Ademption is a doctrine based on a very simple, logical fact: you cannot give a gift of property by will if you do not actually own that property. As much as you might like to leave your son a 50-story skyscraper or a successful restaurant, you can’t (unless you actually do own those things!). The same goes for things that you actually did own at one point, but no longer did at the time of your death. It may seem unlikely that this would ever come up in real life – somebody trying to bequeath something they don’t own – but it absolutely happens.
Consider the following example: You own a piece of real property, called Greenacre, that you want your daughter to have upon your death. To this end, you have a real estate lawyer draft a will in which you devise Greenacre to your daughter in fee simple absolute. However, twenty years later, while you are still alive, you sell Greenacre to settle a debt. Ten years after that, you die without having updated your original will, so it still states that Greenacre goes to your daughter – will she get the property? The answer is no, because when you sold Greenacre to a third party during your life, the testamentary gift to your daughter was addeemed.
Ademption is a fairly common sense principle in most cases. In the example above, it would not be equitable to give the property to your daughter after it was sold to a bona fide purchaser in good faith. Ademption is also intuitive in instances where the property was destroyed. You cannot give a gift of a house that burned down and was never rebuilt. Ademption also covers cases where you give a gift to its intended beneficiary before you die.
However, there are other situations in which the doctrine of ademption seems overly harsh. For example, imagine that you wanted your son to get your car when you passed away, so you included a provision in your will by which you leave “my Mercedes Benz to my dearest son.” By the time you die, though, you have sold your Mercedes Benz and switched to driving a Bentley. Does your son get the Bentley? Under the traditional rules of ademption, no. Your will provided for the bequest of a Mercedes Benz, which you no longer own, not a Bentley. Therefore, your son would get nothing despite your obvious intention that he receive whatever car you drove at the time of your death.

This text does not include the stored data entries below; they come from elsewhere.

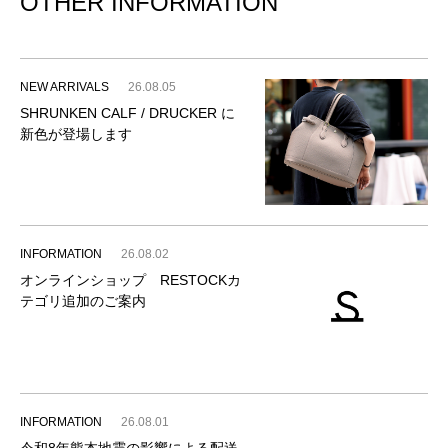
OTHER INFORMATION
NEW ARRIVALS
26.08.05
SHRUNKEN CALF / DRUCKER に
新色が登場します
INFORMATION
26.08.02
オンラインショップ RESTOCKカ
テゴリ追加のご案内
INFORMATION
26.08.01
令和8年熊本地震の影響による配送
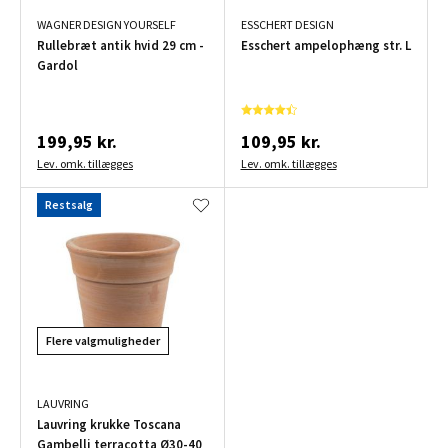
WAGNER DESIGN YOURSELF
ESSCHERT DESIGN
Rullebræt antik hvid 29 cm -
Esschert ampelophæng str. L
Gardol
199,95 kr.
109,95 kr.
Lev. omk. tillægges
Lev. omk. tillægges
Restsalg
Flere valgmuligheder
LAUVRING
Lauvring krukke Toscana
Gambelli terracotta Ø30-40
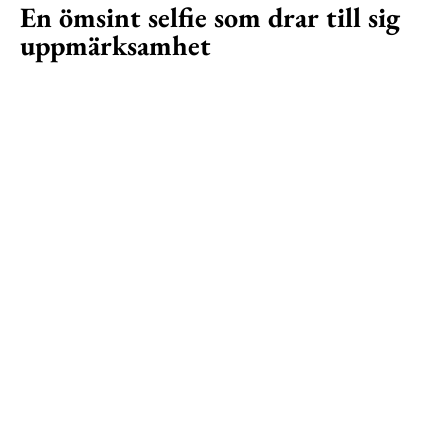
En ömsint selfie som drar till sig
uppmärksamhet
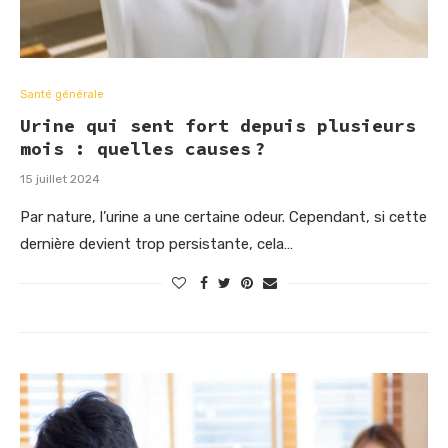
Santé générale
Urine qui sent fort depuis plusieurs
mois : quelles causes ?
15 juillet 2024
Par nature, l’urine a une certaine odeur. Cependant, si cette
dernière devient trop persistante, cela…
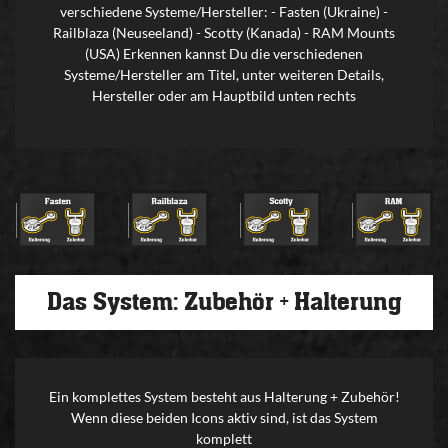
verschiedene Systeme/Hersteller: - Fasten (Ukraine) -
Railblaza (Neuseeland) - Scotty (Kanada) - RAM Mounts
(USA) Erkennen kannst Du die verschiedenen
Systeme/Hersteller am Titel, unter weiteren Details,
Hersteller oder am Hauptbild unten rechts
Das System: Zubehör + Halterung
Ein komplettes System besteht aus Halterung + Zubehör!
Wenn diese beiden Icons aktiv sind, ist das System
komplett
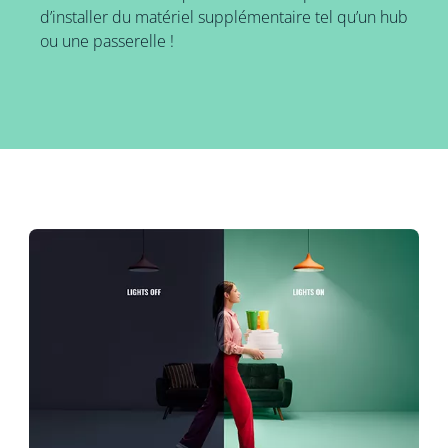
d’installer du matériel supplémentaire tel qu’un hub
ou une passerelle !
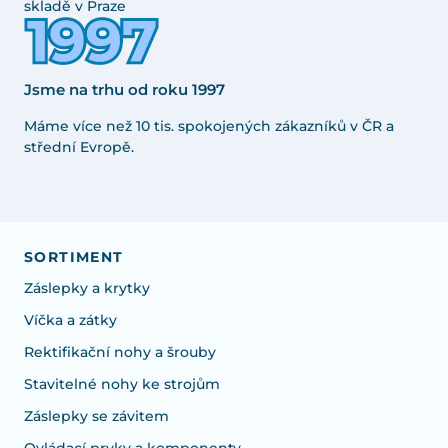
skladě v Praze
Jsme na trhu od roku 1997
Máme více než 10 tis. spokojených zákazníků v ČR a
střední Evropě.
SORTIMENT
Záslepky a krytky
Víčka a zátky
Rektifikační nohy a šrouby
Stavitelné nohy ke strojům
Záslepky se závitem
Ovládací prvky a komponenty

How Courts Apply the Doctrine of Ademption
The traditional approach to ademption discussed above is usually referred to as the identity theory of ademption. This is the majority theory in America, so if you bequeath a Mercedes Benz but only own a Bentley when you die, your beneficiary will receive nothing. In order to avoid this result, be certain that your attorney drafts your will in such a way that the threat of ademption is minimized. For example, your will should say something like “I bequeath to my only son whatever cars I own at the time of my death.”

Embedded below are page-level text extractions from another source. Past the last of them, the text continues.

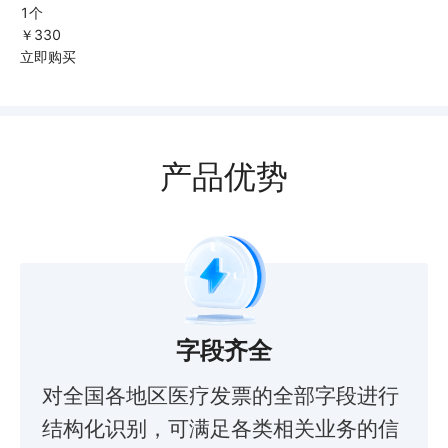
1个
￥
330
立即购买
产品优势
字段齐全
对全国各地区医疗发票的全部字段进行
结构化识别，可满足各类相关业务的信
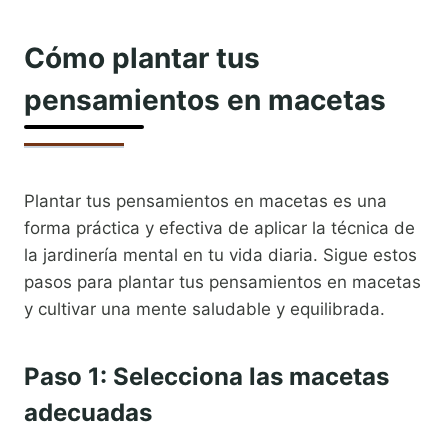
Cómo plantar tus
pensamientos en macetas
Plantar tus pensamientos en macetas es una
forma práctica y efectiva de aplicar la técnica de
la jardinería mental en tu vida diaria. Sigue estos
pasos para plantar tus pensamientos en macetas
y cultivar una mente saludable y equilibrada.
Paso 1: Selecciona las macetas
adecuadas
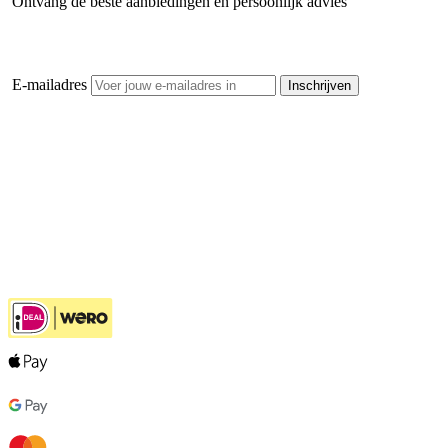
Ontvang de beste aanbiedingen en persoonlijk advies
E-mailadres
Inschrijven
Openhaardhout Gigant
Klantenservice
Hulp bij jouw keuze
Ook handig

A second, more forgiving theory of ademption is the intent theory. This theory permits the presentation of evidence demonstrating that ademption of the gift would run counter to the testator’s sincere intent. Under this theory, your son may be able to receive your Bentley if there is sufficient evidence that you just wanted him to have your car, or at the very least he will receive a cash gift equal to the value of the Mercedes Benz you expressly left him.
Ways to Avoid Ademption
Courts in some jurisdictions have begun to recognize the occasionally harsh results of the doctrine of ademption and have therefore established rules for avoiding it. One method of avoidance is the bequest of general gifts. If a gift given is sufficiently proven to be general, the estate’s executor must acquire the gift and deliver it to the devisee. Another exception to ademption is the change of a gifts form but not its substance. For example, the gift of an account for $100,000 in a Bank of America account is not addeemed if the same $100,000 is transferred to CitiBank prior to the testator’s death. There are some other ways of avoiding ademption that can be put in place by a clever real estate or estate planning attorney.

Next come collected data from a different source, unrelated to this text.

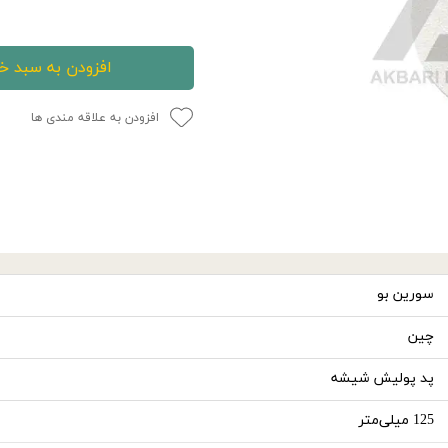
افزودن به سبد خ
افزودن به علاقه مندی ها
سورین‌ بو
چین
پد پولیش شیشه
125 میلی‌متر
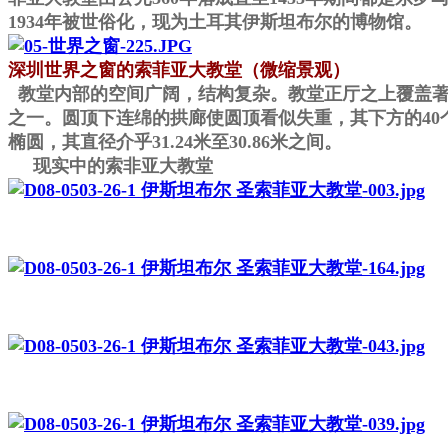
1934年被世俗化，现为土耳其伊斯坦布尔的博物馆。
深圳世界之窗的索菲亚大教堂（微缩景观）
教堂内部的空间广阔，结构复杂。教堂正厅之上覆盖著一
之一。圆顶下连绵的拱廊使圆顶看似失重，其下方的4
椭圆，其直径介乎31.24米至30.86米之间。
现实中的索非亚大教堂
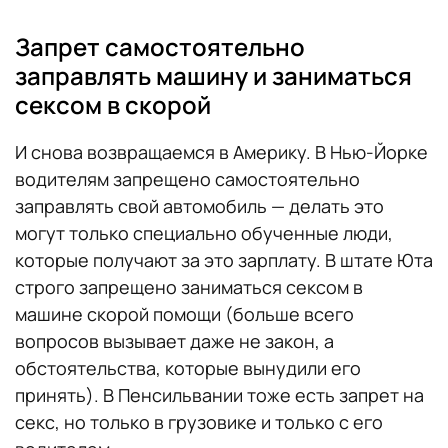
Запрет самостоятельно
заправлять машину и заниматься
сексом в скорой
И снова возвращаемся в Америку. В Нью-Йорке
водителям запрещено самостоятельно
заправлять свой автомобиль — делать это
могут только специально обученные люди,
которые получают за это зарплату. В штате Юта
строго запрещено заниматься сексом в
машине скорой помощи (больше всего
вопросов вызывает даже не закон, а
обстоятельства, которые вынудили его
принять). В Пенсильвании тоже есть запрет на
секс, но только в грузовике и только с его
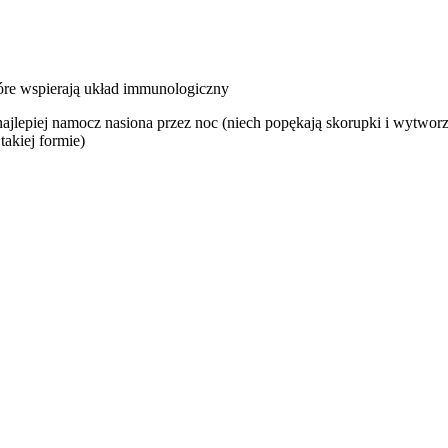
które wspierają układ immunologiczny
j namocz nasiona przez noc (niech popękają skorupki i wytworzy si
akiej formie)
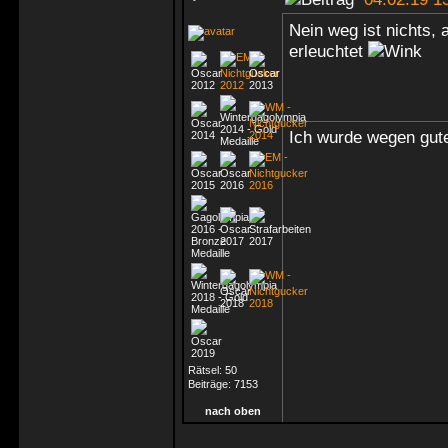
Nein weg ist nichts,
erleuchtet
Ich wurde wegen gute
Rätsel:
50
Beiträge:
7153
nach oben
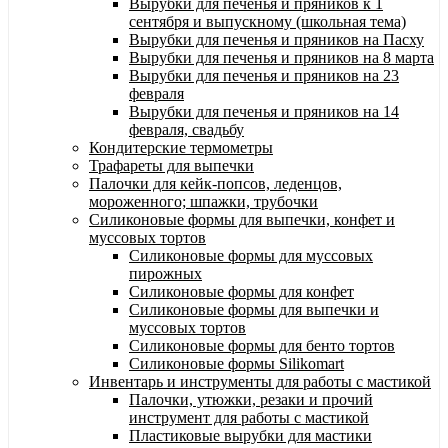
Вырубки для печенья и пряников к 1
сентября и выпускному (школьная тема)
Вырубки для печенья и пряников на Пасху
Вырубки для печенья и пряников на 8 марта
Вырубки для печенья и пряников на 23
февраля
Вырубки для печенья и пряников на 14
февраля, свадьбу
Кондитерские термометры
Трафареты для выпечки
Палочки для кейк-попсов, леденцов,
мороженного; шпажки, трубочки
Силиконовые формы для выпечки, конфет и
муссовых тортов
Силиконовые формы для муссовых
пирожных
Силиконовые формы для конфет
Силиконовые формы для выпечки и
муссовых тортов
Силиконовые формы для бенто тортов
Силиконовые формы Silikomart
Инвентарь и инструменты для работы с мастикой
Палочки, утюжки, резаки и прочий
инструмент для работы с мастикой
Пластиковые вырубки для мастики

Common sense tells us that you can’t give away what you don’t have. Sometimes, though, you transfer things to third parties during your life that you forgot were part of your bequest to someone else, or sometimes you complete a gift to someone before dying. The key is to make sure that your attorney drafts your will in a way that minimizes the risk of ademption, and it is also critical that you check and update your after a significant amount of time passes to make sure it reflects what you actually own, and how you actually want to devise it.